- Provided text
┄┄┄┄┄┄
When the apocalypse comes, we’re all going to want chimps, gorillas and orangutans on our side. With “Dawn of the Planet of the Apes,” they’ve already come to Hollywood’s aid. In a lackluster summer for movies, this surefire hit should have its producers swinging from the girders.

“Dawn” is that rare sequel that makes a pretty good predecessor (“Rise of the Planet of the Apes”) seem almost unnecessary. Building on the setup — a chimpanzee named Caesar acquires human language skills from a loving scientist and leads a band of escaped lab apes to a new, free life in the redwood forest outside San Francisco — it delivers not only more than twice the action, but the kind of smart, emotionally rewarding story almost never found in standard-issue blockbusters.

A lethal virus, dubbed “simian flu” because it originated in the same lab that experimented on Caesar (Andy Serkis) and his cohorts, has decimated the human population, leaving only a ragtag band of genetically immune survivors tenuously led by Gary Oldman.

Meanwhile, deep in the woods, Caesar has built an army of loyal followers — on horseback! — and a family of his own. The little treetop nation lives by the credo “ape not kill ape” (don’t call them monkeys, please; monkeys have tails, which apes do not, and less-evolved brains). But when some humans cross into ape territory intent on reaching a dam that can restore electrical power to the city, bad apples on both sides threaten to set off a massacre as their well-meaning counterparts forge interspecies bonds.

Although Jason Clarke turns in a strong performance as top good-guy Malcolm, “Dawn” features zero A-list stars. By design, the humans are strictly B-list compared with the incredibly lifelike, CGI-rendered apes — Caesar, his loyalty-torn son, and his violent ally Koba, whose bloodlust could topple both worlds. We should perhaps be alarmed that the nuanced facial expressions artificially generated on the apes tug at the heartstrings more effectively than those of the human actors.
┄┄┄┄┄┄
- The data
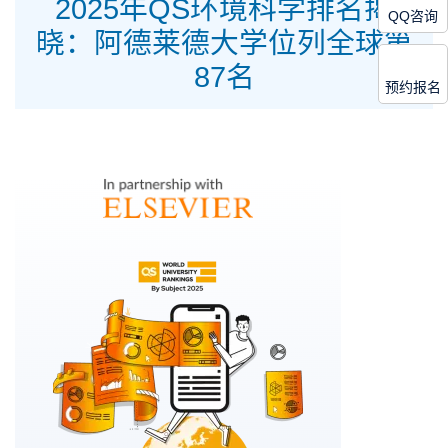
2025年QS环境科学排名揭
QQ咨询
晓：阿德莱德大学位列全球第
87名
预约报名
┄┄┄┄┄┄
- Action item
Why is the virus in the movie review called "simian flu"? The items above come from a different source than the movie review.

- Answer section
It started in the same lab that experimented on Caesar and his cohorts.